Analysis included 321 patients (mean [SD] age, 29.0 [11.1] years; 195 [60.7%] women), with 192 patients in the bimodal release ondansetron group and 129 patients in the placebo group. Treatment successes were observed in 126 patients in the bimodal release ondansetron group (65.6%) compared with 70 patients in the placebo group (54.3%), with an 11.4% (95% CI, 0.3%-22.4%) absolute probability difference. The proportion of treatment success was 21% higher among patients who received bimodal release ondansetron compared with those who received a placebo (relative risk, 1.21; 95% CI, 1.00-1.46; P = .04). In an analysis including only patients with a discharge diagnosis of acute gastroenteritis and no major protocol violations, there were 123 treatment successes (69.5%) in the bimodal release ondansetron group compared with 67 treatment successes (54.9%) in the placebo group (relative risk, 1.27; 95% CI, 1.05-1.53; P = .01). Adverse effects were infrequent and similar to the known safety profile of ondansetron.

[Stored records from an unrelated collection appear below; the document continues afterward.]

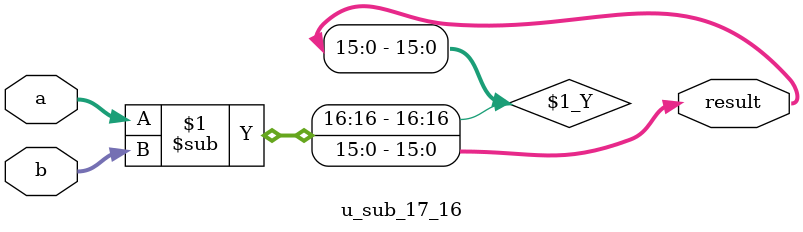
<source format=v>
module u_sub_17_16 (
	input [16:0] a,
	input [15:0] b,

	output wire [15:0] result
);

	assign result = a - b;
endmodule
</source>
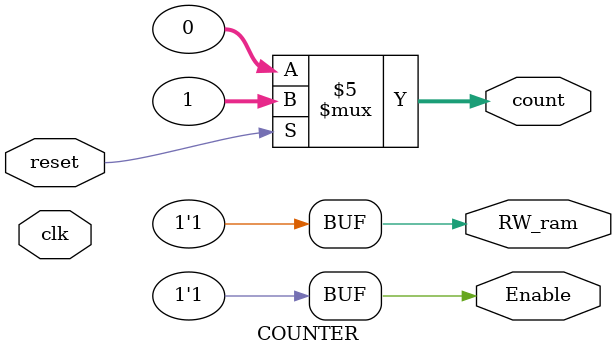
<source format=v>
module COUNTER(clk, reset, count,RW_ram,Enable);

input clk,reset;
output reg [31:0] count;
output reg RW_ram,Enable;



always @ (*)
begin
count = 32'b00000000000000000000000000000000;
if(!reset)
	count = 32'b00000000000000000000000000000000;
else
	count = count + 1;
	RW_ram=1'b1;
	Enable=1'b1;
end
endmodule
</source>
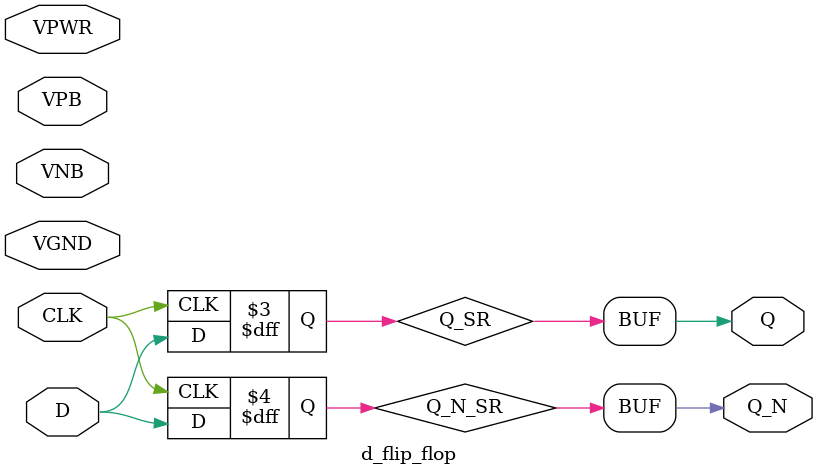
<source format=v>
module d_flip_flop(input D, VPWR, VGND, VPB, VNB, CLK, output Q, Q_N);
  // Create a set/reset latch for Q and Q_N
  reg Q_SR, Q_N_SR;
  assign Q = Q_SR;
  assign Q_N = Q_N_SR;

  // Create a clocked SR latch for Q and Q_N
  reg Q_SR_CLK, Q_N_SR_CLK;
  always @(posedge CLK)
  begin
    Q_SR_CLK <= Q_SR;
    Q_N_SR_CLK <= Q_N_SR;
    Q_SR <= D;
    Q_N_SR <= D;
  end

  // Ensure that the outputs are initially x
  initial
  begin
    Q_SR = 1'bX;
    Q_N_SR = 1'bX;
  end
endmodule
</source>
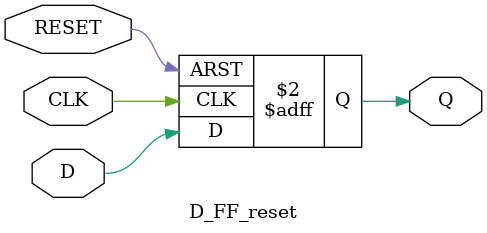
<source format=v>
`timescale 1ns / 1ps


module D_FF_reset(Q, D, CLK,RESET);

	output reg Q;
	input D, CLK, RESET;

	always @(posedge CLK or posedge RESET) begin
		if(RESET)
			Q <= 1'b0;
		else 
			Q <= D;
	end	
endmodule


</source>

This randomized clinical trial found that a long-acting bimodal release oral ondansetron tablet was an effective antiemetic among adolescents and adults with moderate to severe vomiting from acute gastroenteritis. The drug benefits extended to 24 hours after administration. Bimodal release ondansetron may decrease the need for intravenous access and emergency department care to manage acute gastroenteritis.
ClinicalTrials.gov identifier: NCT02246439.

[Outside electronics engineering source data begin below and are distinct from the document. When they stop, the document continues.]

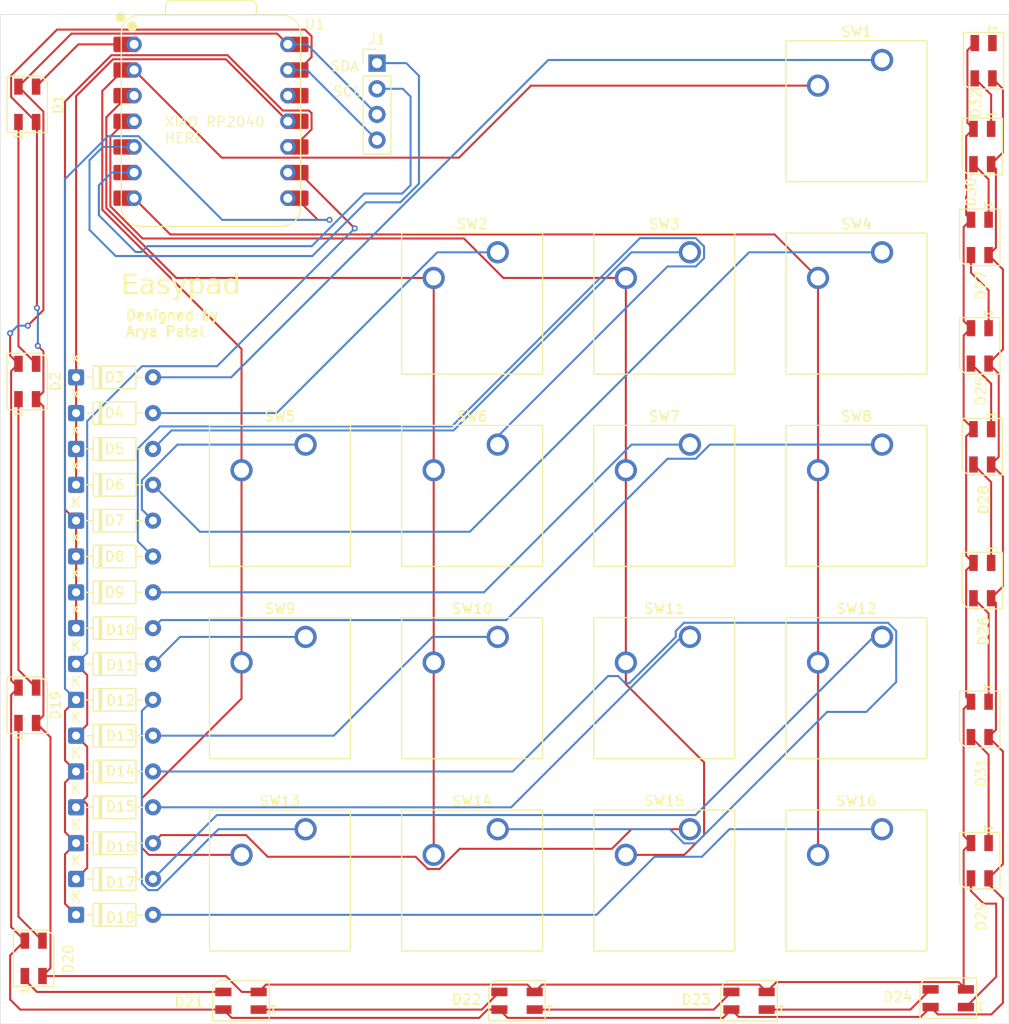
<source format=kicad_pcb>
(kicad_pcb
	(version 20241229)
	(generator "pcbnew")
	(generator_version "9.0")
	(general
		(thickness 1.6)
		(legacy_teardrops no)
	)
	(paper "A4")
	(layers
		(0 "F.Cu" signal)
		(2 "B.Cu" signal)
		(9 "F.Adhes" user "F.Adhesive")
		(11 "B.Adhes" user "B.Adhesive")
		(13 "F.Paste" user)
		(15 "B.Paste" user)
		(5 "F.SilkS" user "F.Silkscreen")
		(7 "B.SilkS" user "B.Silkscreen")
		(1 "F.Mask" user)
		(3 "B.Mask" user)
		(17 "Dwgs.User" user "User.Drawings")
		(19 "Cmts.User" user "User.Comments")
		(21 "Eco1.User" user "User.Eco1")
		(23 "Eco2.User" user "User.Eco2")
		(25 "Edge.Cuts" user)
		(27 "Margin" user)
		(31 "F.CrtYd" user "F.Courtyard")
		(29 "B.CrtYd" user "B.Courtyard")
		(35 "F.Fab" user)
		(33 "B.Fab" user)
		(39 "User.1" user)
		(41 "User.2" user)
		(43 "User.3" user)
		(45 "User.4" user)
	)
	(setup
		(pad_to_mask_clearance 0)
		(allow_soldermask_bridges_in_footprints no)
		(tenting front back)
		(pcbplotparams
			(layerselection 0x00000000_00000000_55557fdf_ffffffff)
			(plot_on_all_layers_selection 0x00000000_00000000_00000000_00000000)
			(disableapertmacros no)
			(usegerberextensions yes)
			(usegerberattributes no)
			(usegerberadvancedattributes no)
			(creategerberjobfile no)
			(dashed_line_dash_ratio 12.000000)
			(dashed_line_gap_ratio 3.000000)
			(svgprecision 4)
			(plotframeref no)
			(mode 1)
			(useauxorigin no)
			(hpglpennumber 1)
			(hpglpenspeed 20)
			(hpglpendiameter 15.000000)
			(pdf_front_fp_property_popups yes)
			(pdf_back_fp_property_popups yes)
			(pdf_metadata yes)
			(pdf_single_document no)
			(dxfpolygonmode yes)
			(dxfimperialunits yes)
			(dxfusepcbnewfont yes)
			(psnegative no)
			(psa4output no)
			(plot_black_and_white yes)
			(sketchpadsonfab no)
			(plotpadnumbers no)
			(hidednponfab no)
			(sketchdnponfab yes)
			(crossoutdnponfab yes)
			(subtractmaskfromsilk no)
			(outputformat 1)
			(mirror no)
			(drillshape 0)
			(scaleselection 1)
			(outputdirectory "C:/Users/parya/Downloads/")
		)
	)
	(net 0 "")
	(net 1 "Net-(D1-DIN)")
	(net 2 "GND")
	(net 3 "+5V")
	(net 4 "Net-(D1-DOUT)")
	(net 5 "Net-(D19-DIN)")
	(net 6 "Net-(D3-A)")
	(net 7 "R1")
	(net 8 "Net-(D4-A)")
	(net 9 "Net-(D5-A)")
	(net 10 "Net-(D6-A)")
	(net 11 "R2")
	(net 12 "Net-(D7-A)")
	(net 13 "Net-(D8-A)")
	(net 14 "Net-(D9-A)")
	(net 15 "Net-(D10-A)")
	(net 16 "R3")
	(net 17 "Net-(D11-A)")
	(net 18 "Net-(D12-A)")
	(net 19 "R4")
	(net 20 "Net-(D13-A)")
	(net 21 "Net-(D14-A)")
	(net 22 "Net-(D15-A)")
	(net 23 "Net-(D16-A)")
	(net 24 "Net-(D17-A)")
	(net 25 "Net-(D18-A)")
	(net 26 "Net-(D19-DOUT)")
	(net 27 "Net-(D20-DOUT)")
	(net 28 "Net-(D21-DOUT)")
	(net 29 "Net-(D22-DOUT)")
	(net 30 "Net-(D23-DOUT)")
	(net 31 "Net-(D24-DOUT)")
	(net 32 "Net-(D25-DOUT)")
	(net 33 "Net-(D26-DOUT)")
	(net 34 "Net-(D26-DIN)")
	(net 35 "Net-(D29-DOUT)")
	(net 36 "Net-(D30-DOUT)")
	(net 37 "unconnected-(D32-DOUT-Pad1)")
	(net 38 "Net-(J1-Pin_2)")
	(net 39 "Net-(J1-Pin_1)")
	(net 40 "C1")
	(net 41 "C2")
	(net 42 "C3")
	(net 43 "C4")
	(net 44 "unconnected-(U1-3V3-Pad12)")
	(net 45 "Net-(D25-DIN)")
	(net 46 "Net-(D27-DOUT)")
	(footprint "LED_SMD:LED_SK6812MINI_PLCC4_3.5x3.5mm_P1.75mm" (layer "F.Cu") (at 159.425314 79.621 -90))
	(footprint "Diode_THT:D_DO-35_SOD27_P7.62mm_Horizontal" (layer "F.Cu") (at 69.590314 102.0835))
	(footprint "OPL:XIAO-RP2040-DIP" (layer "F.Cu") (at 82.960314 34.121))
	(footprint "Diode_THT:D_DO-35_SOD27_P7.62mm_Horizontal" (layer "F.Cu") (at 69.590314 70.1335))
	(footprint "Diode_THT:D_DO-35_SOD27_P7.62mm_Horizontal" (layer "F.Cu") (at 69.590314 105.6335))
	(footprint "Diode_THT:D_DO-35_SOD27_P7.62mm_Horizontal" (layer "F.Cu") (at 69.590314 73.6835))
	(footprint "Diode_THT:D_DO-35_SOD27_P7.62mm_Horizontal" (layer "F.Cu") (at 69.590314 63.0335))
	(footprint "Button_Switch_Keyboard:SW_Cherry_MX_1.00u_PCB" (layer "F.Cu") (at 111.390314 66.151))
	(footprint "Connector_PinHeader_2.54mm:PinHeader_1x04_P2.54mm_Vertical" (layer "F.Cu") (at 99.420314 28.361))
	(footprint "Diode_THT:D_DO-35_SOD27_P7.62mm_Horizontal" (layer "F.Cu") (at 69.590314 94.9835))
	(footprint "Diode_THT:D_DO-35_SOD27_P7.62mm_Horizontal" (layer "F.Cu") (at 69.590314 112.7335))
	(footprint "LED_SMD:LED_SK6812MINI_PLCC4_3.5x3.5mm_P1.75mm" (layer "F.Cu") (at 159.550314 28.121 -90))
	(footprint "LED_SMD:LED_SK6812MINI_PLCC4_3.5x3.5mm_P1.75mm" (layer "F.Cu") (at 159.175314 45.621 -90))
	(footprint "LED_SMD:LED_SK6812MINI_PLCC4_3.5x3.5mm_P1.75mm" (layer "F.Cu") (at 156.050314 120.996 180))
	(footprint "Button_Switch_Keyboard:SW_Cherry_MX_1.00u_PCB" (layer "F.Cu") (at 149.490314 66.151))
	(footprint "Diode_THT:D_DO-35_SOD27_P7.62mm_Horizontal" (layer "F.Cu") (at 69.590314 80.7835))
	(footprint "Button_Switch_Keyboard:SW_Cherry_MX_1.00u_PCB" (layer "F.Cu") (at 111.390314 104.251))
	(footprint "Diode_THT:D_DO-35_SOD27_P7.62mm_Horizontal" (layer "F.Cu") (at 69.590314 109.1835))
	(footprint "Button_Switch_Keyboard:SW_Cherry_MX_1.00u_PCB" (layer "F.Cu") (at 92.340314 66.151))
	(footprint "LED_SMD:LED_SK6812MINI_PLCC4_3.5x3.5mm_P1.75mm" (layer "F.Cu") (at 159.425314 36.621 -90))
	(footprint "Button_Switch_Keyboard:SW_Cherry_MX_1.00u_PCB" (layer "F.Cu") (at 149.490314 47.101))
	(footprint "Diode_THT:D_DO-35_SOD27_P7.62mm_Horizontal" (layer "F.Cu") (at 69.590314 66.5835))
	(footprint "LED_SMD:LED_SK6812MINI_PLCC4_3.5x3.5mm_P1.75mm" (layer "F.Cu") (at 113.300314 121.246 180))
	(footprint "Diode_THT:D_DO-35_SOD27_P7.62mm_Horizontal" (layer "F.Cu") (at 69.590314 98.5335))
	(footprint "Diode_THT:D_DO-35_SOD27_P7.62mm_Horizontal" (layer "F.Cu") (at 69.590314 87.8835))
	(footprint "Diode_THT:D_DO-35_SOD27_P7.62mm_Horizontal" (layer "F.Cu") (at 69.590314 84.3335))
	(footprint "Button_Switch_Keyboard:SW_Cherry_MX_1.00u_PCB" (layer "F.Cu") (at 92.340314 104.251))
	(footprint "Button_Switch_Keyboard:SW_Cherry_MX_1.00u_PCB" (layer "F.Cu") (at 111.390314 85.201))
	(footprint "Button_Switch_Keyboard:SW_Cherry_MX_1.00u_PCB" (layer "F.Cu") (at 149.490314 85.201))
	(footprint "Button_Switch_Keyboard:SW_Cherry_MX_1.00u_PCB" (layer "F.Cu") (at 92.340314 85.201))
	(footprint "LED_SMD:LED_SK6812MINI_PLCC4_3.5x3.5mm_P1.75mm" (layer "F.Cu") (at 159.425314 66.371 -90))
	(footprint "Button_Switch_Keyboard:SW_Cherry_MX_1.00u_PCB" (layer "F.Cu") (at 130.440314 47.101))
	(footprint "Button_Switch_Keyboard:SW_Cherry_MX_1.00u_PCB"
		(layer "F.Cu")
		(uuid "96eef57e-6f20-4ffc-b63f-4a288483af02")
		(at 130.440314 85.201)
		(descr "Cherry MX keyswitch, 1.00u, PCB mount, http://cherryamericas.com/wp-content/uploads/2014/12/mx_cat.pdf")
		(tags "Cherry MX keyswitch 1.00u PCB")
		(property "Reference" "SW11"
			(at -2.54 -2.794 0)
			(layer "F.SilkS")
			(uuid "d9ad22a5-6aee-4190-888f-bfa3d3fc95bd")
			(effects
				(font
					(size 1 1)
					(thickness 0.15)
				)
			)
		)
		(property "Value" "SW_Push"
			(at -2.54 12.954 0)
			(layer "F.Fab")
			(uuid "f0e2d83f-4cae-49ba-9178-2766b2b5bcf2")
			(effects
				(font
					(size 1 1)
					(thickness 0.15)
				)
			)
		)
		(property "Datasheet" "~"
			(at 0 0 0)
			(unlocked yes)
			(layer "F.Fab")
			(hide yes)
			(uuid "8211e0f4-5a66-4731-8085-e04cf3f797fe")
			(effects
				(font
					(size 1.27 1.27)
					(thickness 0.15)
				)
			)
		)
		(property "Description" "Push button switch, generic, two pins"
			(at 0 0 0)
			(unlocked yes)
			(layer "F.Fab")
			(hide yes)
			(uuid "00310d37-a6db-44ef-8edd-700fb2291fd3")
			(effects
				(font
					(size 1.27 1.27)
					(thickness 0.15)
				)
			)
		)
		(path "/5b880102-9789-409c-9c6a-d91f210091e5")
		(sheetname "/")
		(sheetfile "Hackpad-PCB.kicad_sch")
		(attr through_hole)
		(fp_line
			(start -9.525 -1.905)
			(end 4.445 -1.905)
			(stroke
				(width 0.12)
				(type solid)
			)
			(layer "F.SilkS")
			(uuid "467c5d36-3d9c-4471-ad6d-34082536309f")
		)
		(fp_line
			(start -9.525 12.065)
			(end -9.525 -1.905)
			(stroke
				(width 0.12)
				(type solid)
			)
			(layer "F.SilkS")
			(uuid "9692bc98-211f-4d91-87c5-f7d11a5d13e5")
		)
		(fp_line
			(start 4.445 -1.905)
			(end 4.445 12.065)
			(stroke
				(width 0.12)
				(type solid)
			)
			(layer "F.SilkS")
			(uuid "afec0bb0-f00d-477e-9680-01c406c4af3f")
		)
		(fp_line
			(start 4.445 12.065)
			(end -9.525 12.065)
			(stroke
				(width 0.12)
				(type solid)
			)
			(layer "F.SilkS")
			(uuid "61a94835-707d-4659-a086-c3e01a6a5ac9")
		)
		(fp_line
			(start -12.065 -4.445)
			(end 6.985 -4.445)
			(stroke
				(width 0.15)
				(type solid)
			)
			(layer "Dwgs.User")
			(uuid "c2335b2a-5274-48cb-b038-2b6386f2c989")
		)
		(fp_line
			(start -12.065 14.605)
			(end -12.065 -4.445)
			(stroke
				(width 0.15)
				(type solid)
			)
			(layer "Dwgs.User")
			(uuid "7cd175ed-04f9-44b4-8760-b19b1d14d0af")
		)
		(fp_line
			(start 6.985 -4.445)

... [179513 chars truncated]
</source>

急性肠胃炎引起的呕吐通常在急性护理环境中使用静脉止吐药进行治疗。如果口服治疗有效,患者可能不需要静脉补液或药物治疗。此外,长效治疗可以提供持续缓解恶心和呕吐。
确定一种实验性长效双相释放昂丹司琼片是否能减少肠胃炎相关的呕吐,并在给药后 24 小时内消除对静脉治疗的需求。
设计、地点和参与者:这是一项安慰剂对照、双盲、随机临床试验,纳入了来自美国 19 个急诊科和 2 个紧急护理中心的患者,纳入时间为 2014 年 12 月 8 日至 2017 年 2 月 17 日。年龄在 12 岁及以上,在过去 4 小时内至少有 2 次因疑似肠胃炎引起的呕吐,且症状持续时间不到 36 小时的患者,按 3:2 的比例随机分配至活性药物组或安慰剂组。分析采用意向治疗方法,于 2017 年 6 月 1 日至 2017 年 11 月 1 日进行。
双相释放昂丹司琼片,含有 6 毫克即刻释放昂丹司琼和 18 毫克 24 小时释放基质,总剂量为 24 毫克昂丹司琼。
治疗成功定义为双相释放昂丹司琼给药后 24 小时内无进一步呕吐、无需抢救药物且无需静脉补液。
分析纳入了 321 名患者(平均[标准差]年龄 29.0[11.1]岁;195[60.7%]名女性),其中 192 名患者接受双相释放昂丹司琼治疗,129 名患者接受安慰剂治疗。在双相释放昂丹司琼组,126 名患者(65.6%)治疗成功,安慰剂组 70 名患者(54.3%)治疗成功,绝对概率差异为 11.4%(95%CI,0.3%-22.4%)。与安慰剂组相比,接受双相释放昂丹司琼治疗的患者中,治疗成功率提高了 21%(相对风险,1.21;95%CI,1.00-1.46;P=0.04)。在仅包括急性肠胃炎出院诊断且无主要方案违规的患者分析中,双相释放昂丹司琼组 123 名患者(69.5%)治疗成功,安慰剂组 67 名患者(54.9%)治疗成功(相对风险,1.27;95%CI,1.05-1.53;P=0.01)。不良反应罕见且与昂丹司琼已知的安全性特征相似。
这项随机临床试验发现,一种长效双相释放口服昂丹司琼片在患有中度至重度肠胃炎引起呕吐的青少年和成年人中是一种有效的止吐药。药物的益处可延长至给药后 24 小时。双相释放昂丹司琼可能减少对静脉通路和急诊科护理的需求,以管理急性肠胃炎。
ClinicalTrials.gov 标识符:NCT02246439。